Director Jamie Lloyd’s takeover of London’s Trafalgar Studios has let loose star actors on great parts — a throwback to the golden era of scenery-chewing stage behemoths. As the 14th Earl of Gurney, a role Peter O’Toole dispatched on film, James McAvoy takes their mantle and runs, turning in the sort of crazed, charismatic performance you’ll tell your grandkids about one day. Who cares that Peter Barnes’s dotty 1968 satire creaks like the class system it sends up? McAvoy sells it like snake oil.
He starts in sackcloth, returning from a monastic retreat to inherit the Gurney estate, after his father’s death by misadventure. (Read: auto-erotic asphyxia, that age-old aristocratic pass-time.) The dismay of Jack’s tweedy relatives make sense when he pulls back his cowl and pronounces himself the Resurrection and the Life. “Call me JC,” he says. His reasoning’s sound: “When I pray to Him, I find I’m talking to myself.”
Soon McAvoy’s floating around in a white suit and a paisley shirt, with “God Is Love” scrawled on his chest, a modern-day Messiah in the mold of John Lennon. In polite, upper-class society, however, goodness looks like madness, and only after Jack’s been coached towards cruelty by Elliot Levey’s wily psychiatrist is he accepted as the rightful heir, fit for the House of Lords and its cobwebbed crones. In the process, however, he models himself on his Victorian namesake: Jack the Ripper.
Satirically, the target’s off: Britain’s aristocracy ain’t what it used to be and today’s power-players are bankers and oligarchs, not heirs and disgraces. Barnes can’t be blamed for that though, and Soutra Gilmour’s design eschews historicity for cartoonish flair, all taxidermy and floral prints. Lloyd, too, relishes the play’s lunacy, careening into delirious song-and-dance numbers and encouraging much hammy harrumphing from his cast. Even if it lampoons everything and harpoons nothing, there’s no denying that this is a show with real swagger.
McAvoy himself is pure confidence. He flings himself around his crucifix as if practicing parkour and throws-shapes like Michael Jackson reborn. He sings. He dances. He rides around on a unicycle dressed in only his y-fronts and socks.

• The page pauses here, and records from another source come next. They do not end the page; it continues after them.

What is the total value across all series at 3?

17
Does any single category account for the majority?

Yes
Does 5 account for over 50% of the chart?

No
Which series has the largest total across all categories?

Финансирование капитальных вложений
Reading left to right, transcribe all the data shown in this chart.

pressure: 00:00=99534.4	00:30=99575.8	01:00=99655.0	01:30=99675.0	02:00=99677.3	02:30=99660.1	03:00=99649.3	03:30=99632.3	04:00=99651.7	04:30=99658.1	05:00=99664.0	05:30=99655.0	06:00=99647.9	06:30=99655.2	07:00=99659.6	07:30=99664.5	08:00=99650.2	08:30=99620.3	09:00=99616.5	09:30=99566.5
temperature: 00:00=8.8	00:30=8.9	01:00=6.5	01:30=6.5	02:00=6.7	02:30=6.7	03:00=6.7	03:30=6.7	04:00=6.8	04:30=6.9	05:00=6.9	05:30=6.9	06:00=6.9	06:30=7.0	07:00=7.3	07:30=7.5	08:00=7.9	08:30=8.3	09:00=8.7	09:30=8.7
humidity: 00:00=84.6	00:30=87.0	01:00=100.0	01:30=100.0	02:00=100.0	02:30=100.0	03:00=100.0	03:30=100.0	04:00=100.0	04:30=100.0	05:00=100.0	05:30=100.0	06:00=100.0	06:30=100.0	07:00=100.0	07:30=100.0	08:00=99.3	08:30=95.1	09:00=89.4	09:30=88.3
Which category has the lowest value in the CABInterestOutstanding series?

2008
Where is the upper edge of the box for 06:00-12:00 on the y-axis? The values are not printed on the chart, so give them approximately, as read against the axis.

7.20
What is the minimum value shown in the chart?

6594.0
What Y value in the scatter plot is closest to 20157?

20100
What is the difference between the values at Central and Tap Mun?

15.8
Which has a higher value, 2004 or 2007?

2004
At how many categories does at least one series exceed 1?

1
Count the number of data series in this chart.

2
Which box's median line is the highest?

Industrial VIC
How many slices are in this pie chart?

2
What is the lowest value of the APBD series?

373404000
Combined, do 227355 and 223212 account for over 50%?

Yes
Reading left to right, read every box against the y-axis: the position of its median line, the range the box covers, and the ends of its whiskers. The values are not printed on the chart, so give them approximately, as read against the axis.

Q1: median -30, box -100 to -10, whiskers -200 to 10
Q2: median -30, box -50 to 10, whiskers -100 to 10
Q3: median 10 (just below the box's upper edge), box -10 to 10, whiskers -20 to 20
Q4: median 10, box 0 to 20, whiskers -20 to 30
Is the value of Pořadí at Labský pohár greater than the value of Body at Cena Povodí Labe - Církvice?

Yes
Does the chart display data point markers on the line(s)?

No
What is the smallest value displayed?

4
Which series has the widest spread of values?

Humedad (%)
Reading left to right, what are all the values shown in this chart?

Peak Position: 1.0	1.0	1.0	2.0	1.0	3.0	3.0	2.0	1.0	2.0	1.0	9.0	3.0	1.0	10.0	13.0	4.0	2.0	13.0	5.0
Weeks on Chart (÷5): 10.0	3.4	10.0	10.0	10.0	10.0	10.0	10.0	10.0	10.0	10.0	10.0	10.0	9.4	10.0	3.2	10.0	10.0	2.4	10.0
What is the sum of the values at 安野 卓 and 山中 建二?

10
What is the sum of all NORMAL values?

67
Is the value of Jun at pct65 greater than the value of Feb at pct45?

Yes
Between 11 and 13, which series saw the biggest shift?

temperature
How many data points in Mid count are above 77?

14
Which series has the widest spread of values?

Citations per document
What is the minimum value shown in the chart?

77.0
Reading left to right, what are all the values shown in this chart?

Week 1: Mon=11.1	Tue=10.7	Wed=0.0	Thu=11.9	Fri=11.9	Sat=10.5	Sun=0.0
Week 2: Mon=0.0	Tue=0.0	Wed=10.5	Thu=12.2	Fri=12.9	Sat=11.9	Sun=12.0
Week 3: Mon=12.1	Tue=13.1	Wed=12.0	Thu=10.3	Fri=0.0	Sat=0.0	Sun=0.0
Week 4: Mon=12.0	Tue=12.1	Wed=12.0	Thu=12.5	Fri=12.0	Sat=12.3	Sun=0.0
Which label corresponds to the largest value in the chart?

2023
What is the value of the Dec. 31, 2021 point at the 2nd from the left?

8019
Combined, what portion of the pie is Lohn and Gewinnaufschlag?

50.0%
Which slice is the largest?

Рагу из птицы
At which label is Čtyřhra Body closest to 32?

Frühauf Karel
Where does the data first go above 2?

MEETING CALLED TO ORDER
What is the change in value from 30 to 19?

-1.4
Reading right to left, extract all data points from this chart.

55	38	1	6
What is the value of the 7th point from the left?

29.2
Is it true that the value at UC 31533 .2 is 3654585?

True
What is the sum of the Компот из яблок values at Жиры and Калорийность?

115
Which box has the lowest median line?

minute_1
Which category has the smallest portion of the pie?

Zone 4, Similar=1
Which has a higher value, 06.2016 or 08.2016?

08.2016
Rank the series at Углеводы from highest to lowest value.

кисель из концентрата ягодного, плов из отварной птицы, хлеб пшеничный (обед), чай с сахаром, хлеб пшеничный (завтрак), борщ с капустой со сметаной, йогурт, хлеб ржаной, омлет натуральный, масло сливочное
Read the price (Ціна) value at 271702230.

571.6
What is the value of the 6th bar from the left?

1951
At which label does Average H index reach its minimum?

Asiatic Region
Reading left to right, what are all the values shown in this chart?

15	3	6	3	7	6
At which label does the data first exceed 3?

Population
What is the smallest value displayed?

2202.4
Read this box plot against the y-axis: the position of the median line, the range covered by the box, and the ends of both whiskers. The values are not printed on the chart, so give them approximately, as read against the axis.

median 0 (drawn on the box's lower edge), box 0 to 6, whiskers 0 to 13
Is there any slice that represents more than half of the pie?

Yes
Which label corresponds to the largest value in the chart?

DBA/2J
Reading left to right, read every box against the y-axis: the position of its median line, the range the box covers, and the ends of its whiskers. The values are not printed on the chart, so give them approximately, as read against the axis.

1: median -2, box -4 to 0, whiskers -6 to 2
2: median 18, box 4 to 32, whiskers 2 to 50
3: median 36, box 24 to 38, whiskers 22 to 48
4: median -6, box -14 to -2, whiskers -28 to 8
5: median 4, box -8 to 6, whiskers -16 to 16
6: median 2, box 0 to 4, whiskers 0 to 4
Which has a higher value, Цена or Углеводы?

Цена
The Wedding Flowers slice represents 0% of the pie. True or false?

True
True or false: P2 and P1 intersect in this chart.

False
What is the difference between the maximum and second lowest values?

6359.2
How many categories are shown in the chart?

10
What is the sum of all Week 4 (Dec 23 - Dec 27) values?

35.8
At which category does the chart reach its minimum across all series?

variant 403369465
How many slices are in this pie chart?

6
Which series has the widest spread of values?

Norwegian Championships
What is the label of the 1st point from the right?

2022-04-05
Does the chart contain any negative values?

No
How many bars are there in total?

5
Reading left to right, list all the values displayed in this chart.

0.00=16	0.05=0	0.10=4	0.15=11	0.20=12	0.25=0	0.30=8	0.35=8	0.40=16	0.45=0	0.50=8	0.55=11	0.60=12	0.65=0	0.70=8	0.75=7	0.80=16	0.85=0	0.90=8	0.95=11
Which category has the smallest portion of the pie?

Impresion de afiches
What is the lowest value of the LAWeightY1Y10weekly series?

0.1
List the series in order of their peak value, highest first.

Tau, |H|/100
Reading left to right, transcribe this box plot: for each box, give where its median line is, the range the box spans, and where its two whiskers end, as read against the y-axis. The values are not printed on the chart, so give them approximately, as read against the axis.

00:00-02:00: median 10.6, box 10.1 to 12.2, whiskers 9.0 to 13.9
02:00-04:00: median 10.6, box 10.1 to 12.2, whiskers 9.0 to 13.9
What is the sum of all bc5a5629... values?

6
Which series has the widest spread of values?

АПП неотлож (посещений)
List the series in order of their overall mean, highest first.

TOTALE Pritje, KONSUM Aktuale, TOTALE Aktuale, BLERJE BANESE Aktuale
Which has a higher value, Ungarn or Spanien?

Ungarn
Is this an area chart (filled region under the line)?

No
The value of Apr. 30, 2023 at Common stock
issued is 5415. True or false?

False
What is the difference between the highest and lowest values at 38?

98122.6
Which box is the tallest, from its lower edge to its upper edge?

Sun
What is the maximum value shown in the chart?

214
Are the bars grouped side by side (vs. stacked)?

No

His invulnerability is an electrifying thing to watch and it makes for some extraordinary choices. At one point, McAvoy drops to a squat, clutches his knees and waddles about like a rotund dwarf. When he crosses himself, he tips into Tony Manero territory. It’s a dazzling turn: so unpredictable that you daren’t take your eyes off him. Look back and you might find him transmogrified.
He’s less persuasive as the rip-off Ripper though, teetering over into melodramatic, cloak-and-dagger posturing. His outmoded register matches the regressive politics, but it can’t spring surprises like his misguided Messiah.
He’s well supported by a company having itself a hoot: Ron Cook as a blustery old-boy, Joshua McGuire, a right weed in tweed and Anthony O’Donnell, droll as an undercover Trotskyite. Forbes Masson and Paul Leonard make the most of their various cameos, from mutton-chopped old crusties or well-to-do Women’s Institute members. It’s all so much fun that you hardly notice the heart it’s missing.